L'Exposition universelle de 1958 est la première qui se tient après la Seconde Guerre mondiale. Ce rassemblement des nations revêt une dimension hautement symbolique : il porte l'espoir de paix et d'une meilleure compréhension entre les peuples. L'exposition est aussi la vitrine de la modernité triomphante. On y parle de « style 58 » pour évoquer la nouvelle esthétique qui se dégage des pavillons, de leurs jardins et de leurs illuminations. L'Atomium est le clou de l'exposition. Le pavillon Philips de Le Corbusier et d'Edgar Varèse est également remarqué, tandis que les pavillons des États-Unis et de l'URSS rivalisent en taille.

Le pavillon de la France fait sensation. Conçu par Guillaume Gillet et René Sarger, avec l'aide de Jean Prouvé pour les façades, il se présente comme une vaste halle de 12 000 m² dont la couverture se déploie comme les ailes d'un oiseau. Les deux parties de la toiture, deux paraboloïdes hyperboliques, sont des surfaces gauches caractérisées par leur double courbure inverse. Ces formes sont à l'époque étudiées pour leur capacité à franchir de grandes étendues. Le pavillon inaugure ainsi à la fois une nouvelle technique - c'est la première utilisation à grande échelle de couvertures en résilles de câbles prétendus - et une nouvelle esthétique qui exalte la légèreté. La toiture est soutenue par deux poutres horizontales, équilibrées par un mât oblique portant les couleurs de la France. Ces trois bras convergent vers un seul point d'appui, placé vers l'entrée du pavillon, qui libère ainsi toute la surface au sol de la halle. Les façades, en tubes d'acier, verre et polyester, sont suspendues et contribuent à l'équilibre général de la structure. L'architecte poursuivra ces recherches dans d'autres projets, un tennis couvert en 1958 ou encore le Palais de l'air et de l'espace en 1967.

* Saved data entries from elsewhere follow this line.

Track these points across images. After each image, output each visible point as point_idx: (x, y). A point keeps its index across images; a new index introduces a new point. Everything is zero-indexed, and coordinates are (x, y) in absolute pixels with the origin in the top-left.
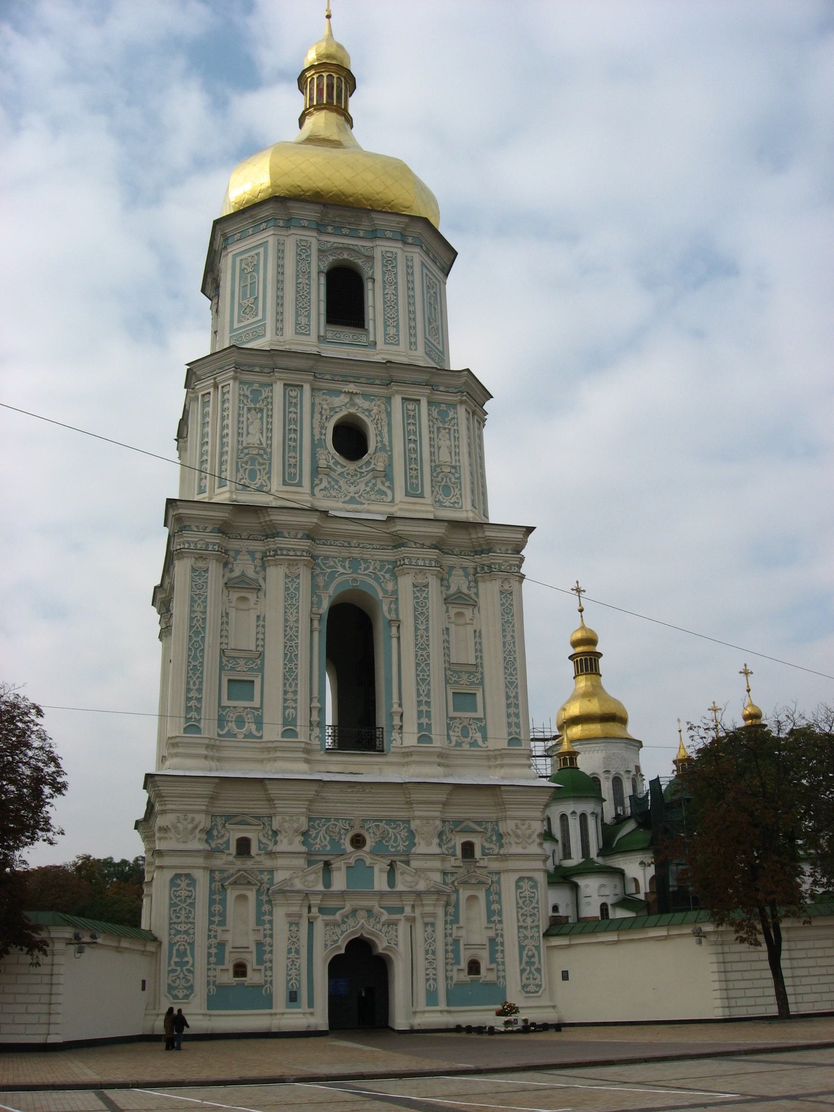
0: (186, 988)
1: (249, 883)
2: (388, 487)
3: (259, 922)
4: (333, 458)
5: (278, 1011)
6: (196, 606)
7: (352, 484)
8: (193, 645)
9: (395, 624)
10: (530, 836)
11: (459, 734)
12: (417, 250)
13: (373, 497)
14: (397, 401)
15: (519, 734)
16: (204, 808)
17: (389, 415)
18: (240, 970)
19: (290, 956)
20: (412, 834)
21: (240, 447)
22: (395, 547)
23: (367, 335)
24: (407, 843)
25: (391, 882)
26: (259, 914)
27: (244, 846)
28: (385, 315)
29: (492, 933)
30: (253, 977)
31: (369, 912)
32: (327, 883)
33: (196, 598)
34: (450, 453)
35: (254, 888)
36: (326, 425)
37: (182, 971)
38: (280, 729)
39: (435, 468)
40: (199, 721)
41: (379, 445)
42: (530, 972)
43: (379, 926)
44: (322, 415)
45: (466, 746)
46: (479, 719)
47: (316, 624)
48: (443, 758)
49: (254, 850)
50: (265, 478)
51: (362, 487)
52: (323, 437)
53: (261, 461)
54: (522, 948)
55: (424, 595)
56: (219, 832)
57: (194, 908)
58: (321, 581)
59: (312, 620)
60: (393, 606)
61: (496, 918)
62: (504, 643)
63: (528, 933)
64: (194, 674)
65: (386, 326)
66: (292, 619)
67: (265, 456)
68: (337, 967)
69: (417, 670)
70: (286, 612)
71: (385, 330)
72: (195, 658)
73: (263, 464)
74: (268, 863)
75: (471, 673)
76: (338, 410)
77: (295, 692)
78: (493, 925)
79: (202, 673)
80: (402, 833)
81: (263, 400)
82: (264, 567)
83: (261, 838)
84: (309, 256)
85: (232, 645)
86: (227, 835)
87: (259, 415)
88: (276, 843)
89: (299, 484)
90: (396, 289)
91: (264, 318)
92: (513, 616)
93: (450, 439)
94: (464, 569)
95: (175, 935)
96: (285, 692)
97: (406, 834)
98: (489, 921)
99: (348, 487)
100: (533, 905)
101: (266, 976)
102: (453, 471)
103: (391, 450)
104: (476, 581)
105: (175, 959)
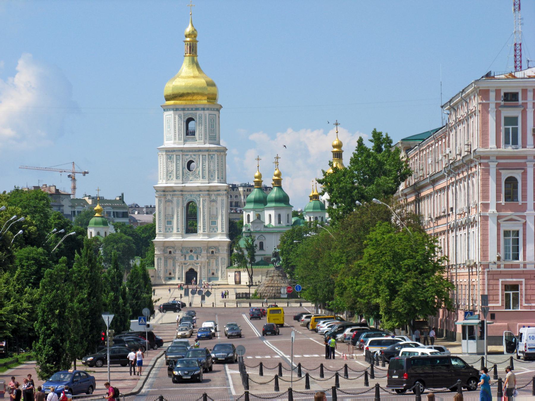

Guillaume Gillet dira : « j'ai voulu proposer un édifice qui soit en 1958 l'équivalent de la galerie des machines en 1889 ». Le pavillon de la France appartient ainsi, comme le CNIT de la Défense inauguré la même année, à une série de grandes réalisations architecturales qui marquent la scène internationale par leur prouesse technique et par leur modernité généreuse.

Palais de l'air et de l'espace, Paris 15e (1966-1967)

En 1966, au concours pour l'édification d'un musée permanent de l'air et de l'espace dans le 15e arrondissement de Paris, Gillet propose un bâtiment dont l'entrée se fait par un grand portique suivi d'une nef s'évasant et s'aplatissant. Les façades et la toiture seraient faites en câbles tendus, comme celles du pavillon de la France à Bruxelles en 1958.